=== EXERCISE ===
The copy must match the data below line for line and contain no images.

═══ PROVIDED ENTRIES ═══

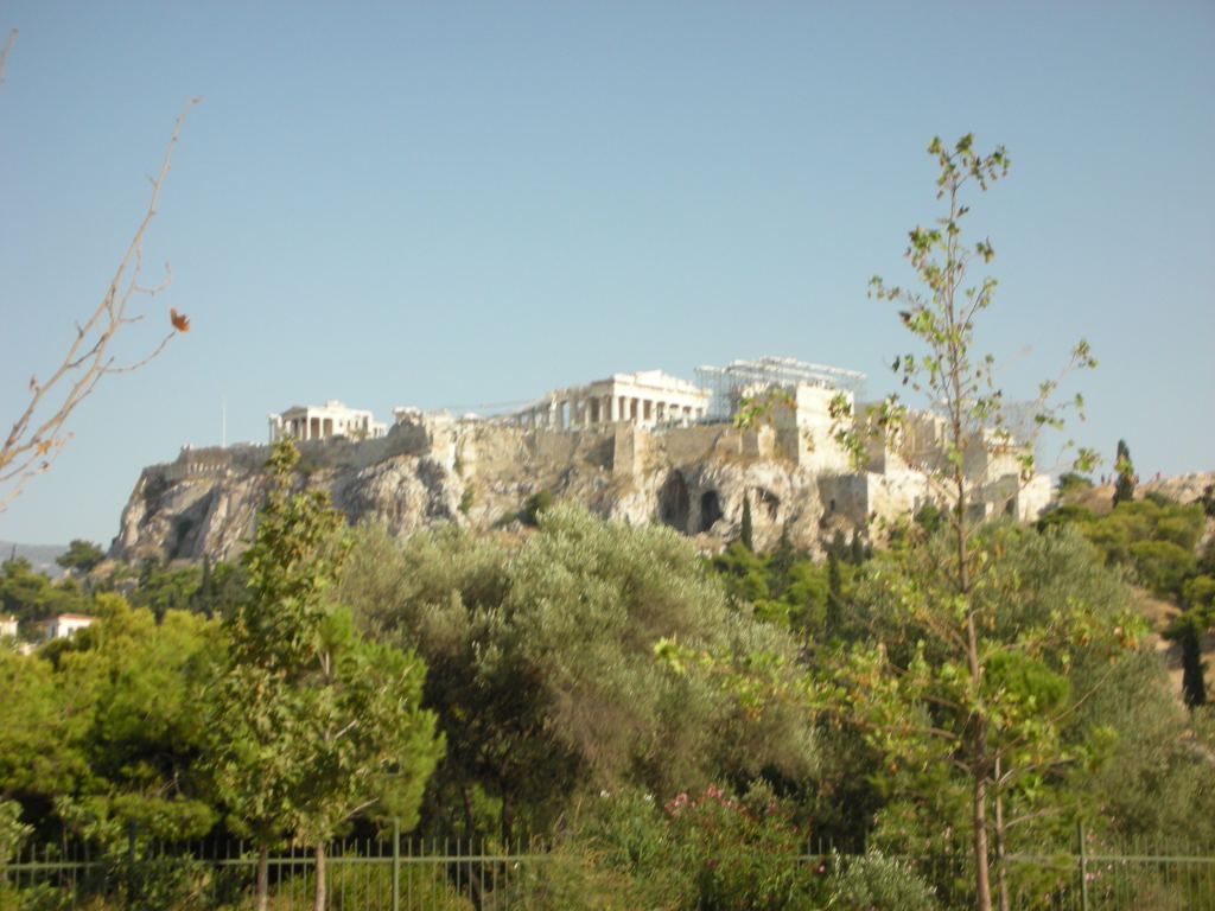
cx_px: 608
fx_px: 3019
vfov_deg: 17.2
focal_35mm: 86
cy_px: 456
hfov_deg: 22.8
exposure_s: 1/261
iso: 50
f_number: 4.8
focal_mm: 14.3
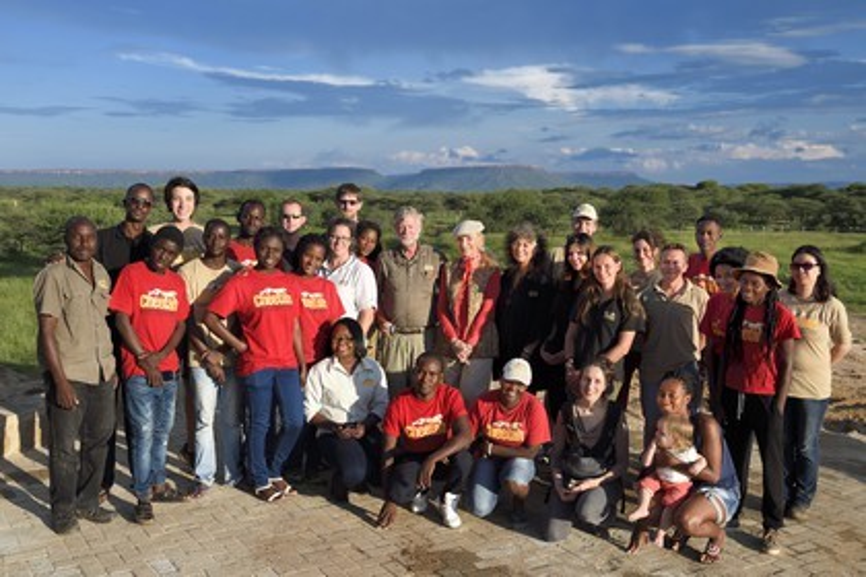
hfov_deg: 54.4
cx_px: 433
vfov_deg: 37.9
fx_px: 842
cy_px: 288
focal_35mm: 35
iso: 200
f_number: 10
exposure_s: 1/250
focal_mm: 35
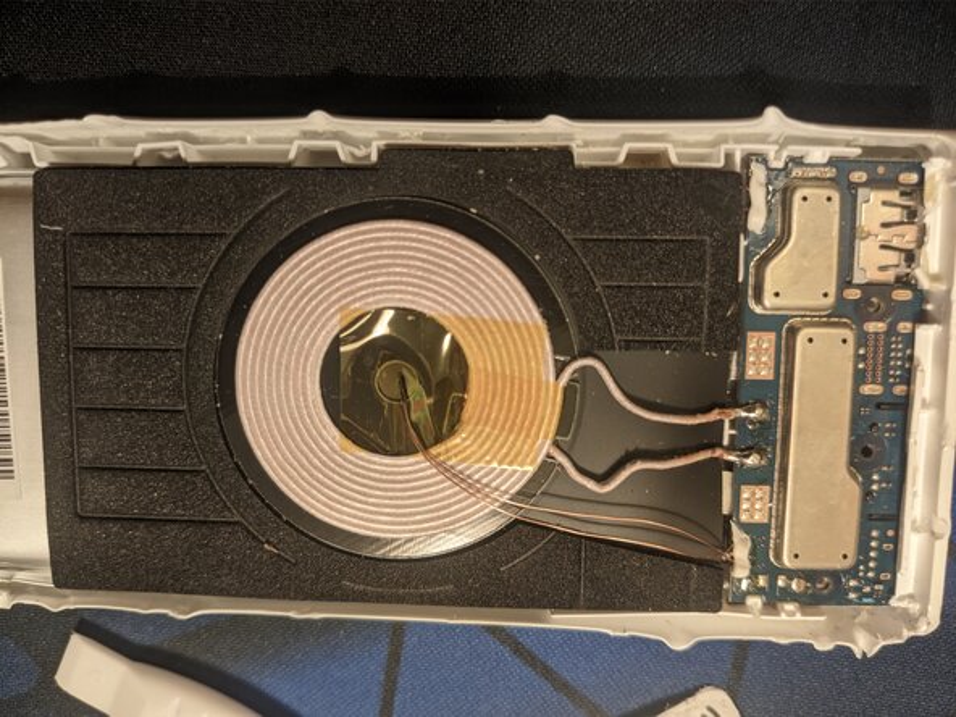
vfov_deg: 53.1
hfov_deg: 67.3
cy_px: 358
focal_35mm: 26
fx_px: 718
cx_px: 478
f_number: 1.75
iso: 1363
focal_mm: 4.75
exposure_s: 1/100
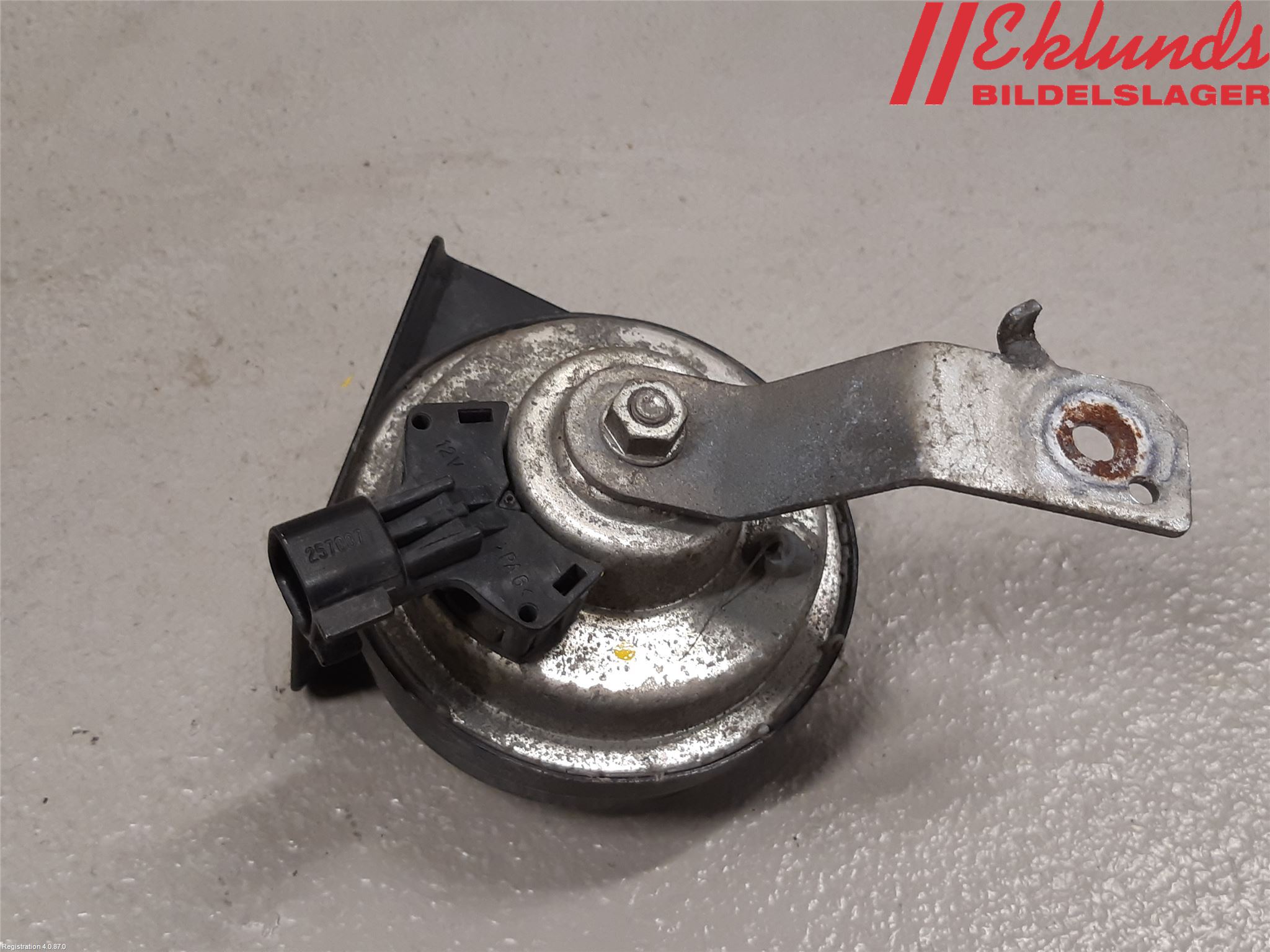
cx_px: 635
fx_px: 954
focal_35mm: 26
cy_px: 476
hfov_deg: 67.3
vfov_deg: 53.1
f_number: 1.7
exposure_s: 1/50
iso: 100
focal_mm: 3.93
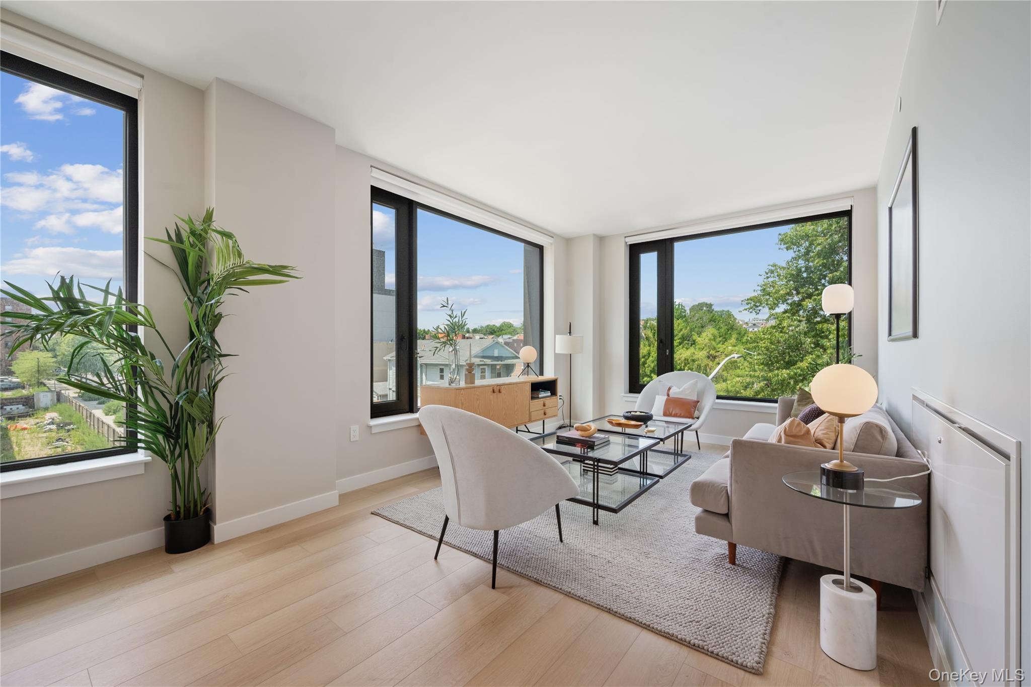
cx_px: 516
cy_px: 344
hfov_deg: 104.2
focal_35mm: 14
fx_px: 401
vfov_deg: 81.2
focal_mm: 14
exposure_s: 1/20
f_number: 9
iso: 160
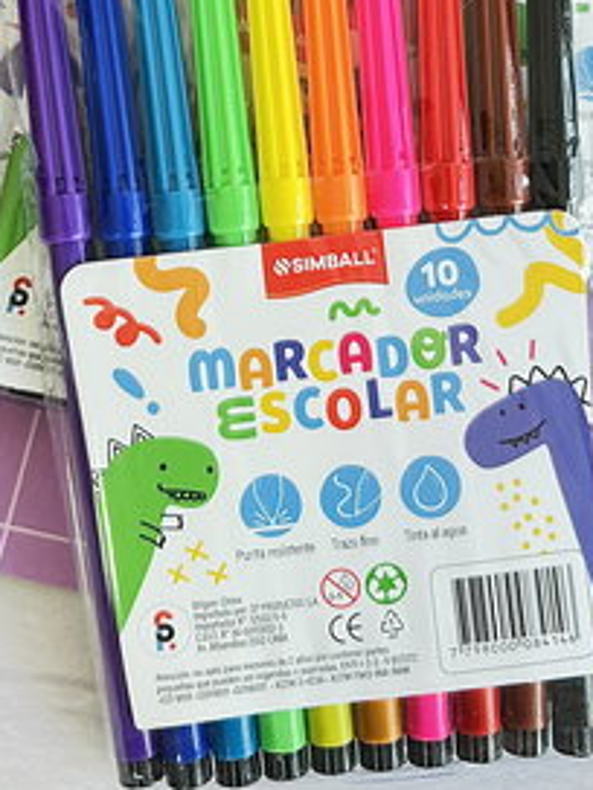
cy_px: 115
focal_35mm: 51
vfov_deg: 35.8
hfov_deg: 28.6
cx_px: 320
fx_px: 1165
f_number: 1.6
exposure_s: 1/50
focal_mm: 5.1
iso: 100
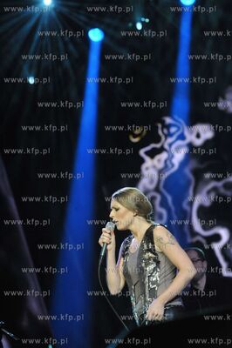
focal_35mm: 170
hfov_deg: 8.1
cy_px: 174
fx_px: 1646
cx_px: 116
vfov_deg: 12.1
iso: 3200
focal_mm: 170
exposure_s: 1/250
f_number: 5.6
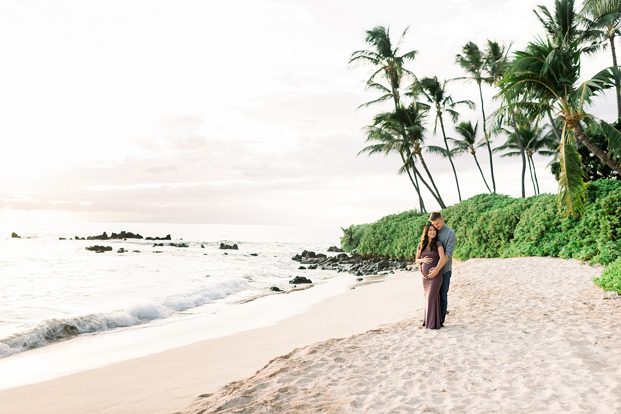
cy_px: 207
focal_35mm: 35
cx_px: 310
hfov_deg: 54.4
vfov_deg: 37.9
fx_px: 604
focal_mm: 35
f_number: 2.2
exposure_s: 1/800
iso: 250
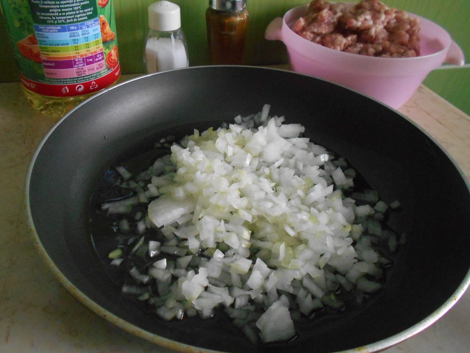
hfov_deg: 65.3
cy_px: 173
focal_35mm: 27
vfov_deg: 51.4
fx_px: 367
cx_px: 227
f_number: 3.2
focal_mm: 4.6
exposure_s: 1/100
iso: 800
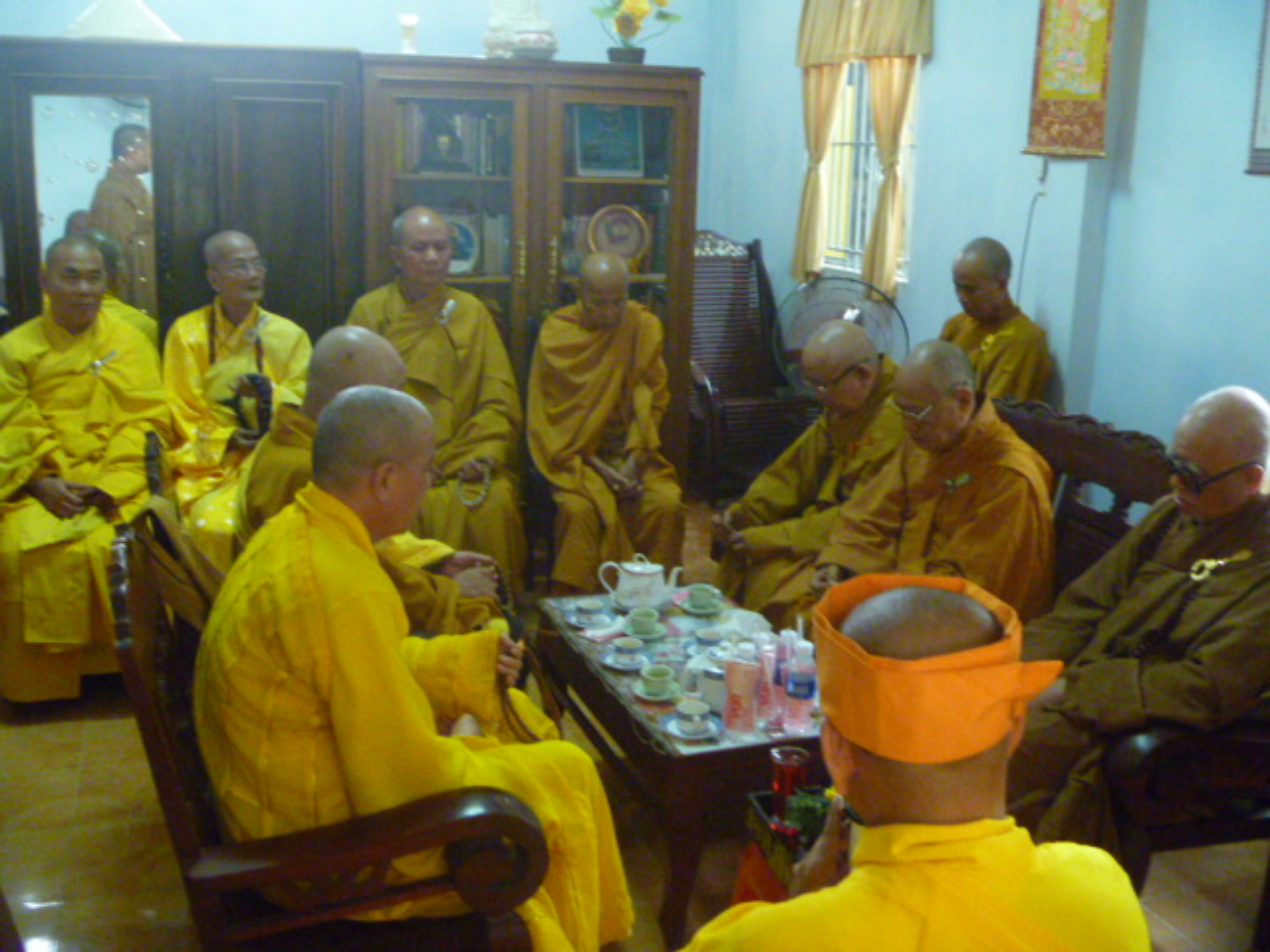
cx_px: 635
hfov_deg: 52.6
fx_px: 1284
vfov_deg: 40.7
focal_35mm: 35
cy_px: 476
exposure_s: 1/10
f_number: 3.5
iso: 800
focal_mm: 6.3
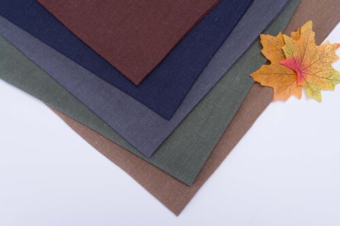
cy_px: 113
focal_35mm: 42
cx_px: 170
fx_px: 397
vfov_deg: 31.9
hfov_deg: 46.4
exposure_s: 1/125
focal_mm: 28
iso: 100
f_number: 11
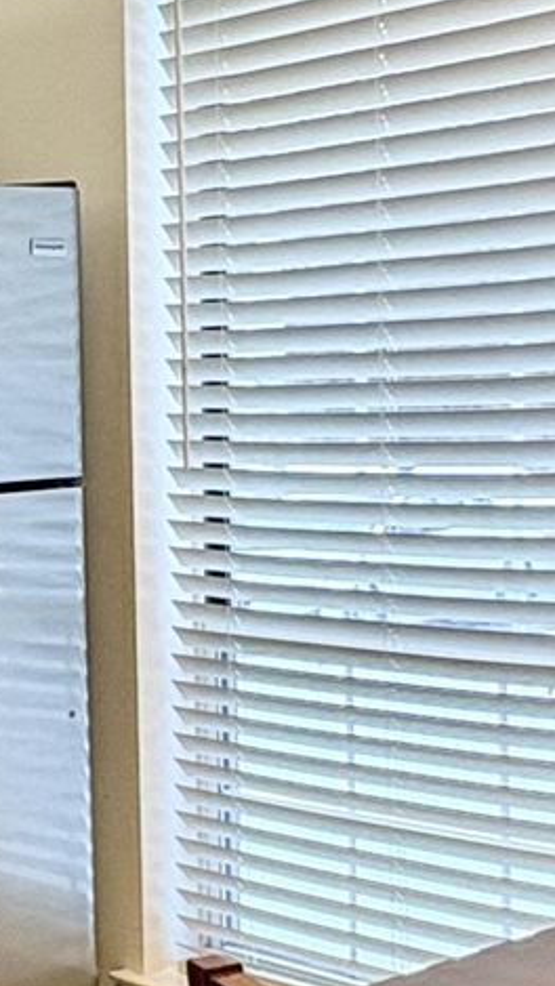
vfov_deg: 28.2
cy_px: 523
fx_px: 1961
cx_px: -486
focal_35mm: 75
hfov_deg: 14.0
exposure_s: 1/60
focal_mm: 2.22
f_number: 2.2
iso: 125
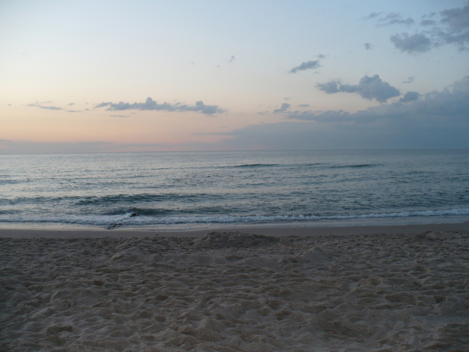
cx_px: 236
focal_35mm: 38
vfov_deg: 37.7
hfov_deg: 49.0
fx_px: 515
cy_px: 180
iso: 100
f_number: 2.8
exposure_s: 1/50
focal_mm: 6.1
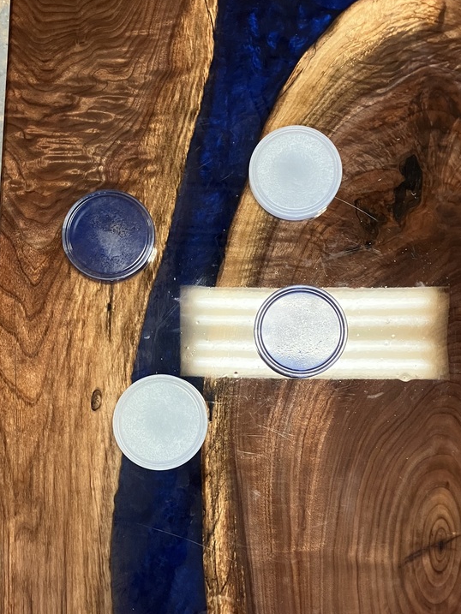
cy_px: 337
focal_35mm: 40
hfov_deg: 36.0
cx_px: 233
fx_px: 710
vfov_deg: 46.7
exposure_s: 1/60
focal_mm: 3.99
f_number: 1.8
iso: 320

═══

=== SOLVED PROBLEM ===
cx_px: 608
fx_px: 3019
vfov_deg: 17.2
focal_35mm: 86
cy_px: 456
hfov_deg: 22.8
exposure_s: 1/261
iso: 50
f_number: 4.8
focal_mm: 14.3
hfov_deg: 54.4
cx_px: 433
vfov_deg: 37.9
fx_px: 842
cy_px: 288
focal_35mm: 35
iso: 200
f_number: 10
exposure_s: 1/250
focal_mm: 35
vfov_deg: 53.1
hfov_deg: 67.3
cy_px: 358
focal_35mm: 26
fx_px: 718
cx_px: 478
f_number: 1.75
iso: 1363
focal_mm: 4.75
exposure_s: 1/100
cx_px: 635
fx_px: 954
focal_35mm: 26
cy_px: 476
hfov_deg: 67.3
vfov_deg: 53.1
f_number: 1.7
exposure_s: 1/50
iso: 100
focal_mm: 3.93
cx_px: 516
cy_px: 344
hfov_deg: 104.2
focal_35mm: 14
fx_px: 401
vfov_deg: 81.2
focal_mm: 14
exposure_s: 1/20
f_number: 9
iso: 160
cy_px: 115
focal_35mm: 51
vfov_deg: 35.8
hfov_deg: 28.6
cx_px: 320
fx_px: 1165
f_number: 1.6
exposure_s: 1/50
focal_mm: 5.1
iso: 100
focal_35mm: 170
hfov_deg: 8.1
cy_px: 174
fx_px: 1646
cx_px: 116
vfov_deg: 12.1
iso: 3200
focal_mm: 170
exposure_s: 1/250
f_number: 5.6
cy_px: 207
focal_35mm: 35
cx_px: 310
hfov_deg: 54.4
vfov_deg: 37.9
fx_px: 604
focal_mm: 35
f_number: 2.2
exposure_s: 1/800
iso: 250
hfov_deg: 65.3
cy_px: 173
focal_35mm: 27
vfov_deg: 51.4
fx_px: 367
cx_px: 227
f_number: 3.2
focal_mm: 4.6
exposure_s: 1/100
iso: 800
cx_px: 635
hfov_deg: 52.6
fx_px: 1284
vfov_deg: 40.7
focal_35mm: 35
cy_px: 476
exposure_s: 1/10
f_number: 3.5
iso: 800
focal_mm: 6.3
cy_px: 113
focal_35mm: 42
cx_px: 170
fx_px: 397
vfov_deg: 31.9
hfov_deg: 46.4
exposure_s: 1/125
focal_mm: 28
iso: 100
f_number: 11
vfov_deg: 28.2
cy_px: 523
fx_px: 1961
cx_px: -486
focal_35mm: 75
hfov_deg: 14.0
exposure_s: 1/60
focal_mm: 2.22
f_number: 2.2
iso: 125
cx_px: 236
focal_35mm: 38
vfov_deg: 37.7
hfov_deg: 49.0
fx_px: 515
cy_px: 180
iso: 100
f_number: 2.8
exposure_s: 1/50
focal_mm: 6.1
cy_px: 337
focal_35mm: 40
hfov_deg: 36.0
cx_px: 233
fx_px: 710
vfov_deg: 46.7
exposure_s: 1/60
focal_mm: 3.99
f_number: 1.8
iso: 320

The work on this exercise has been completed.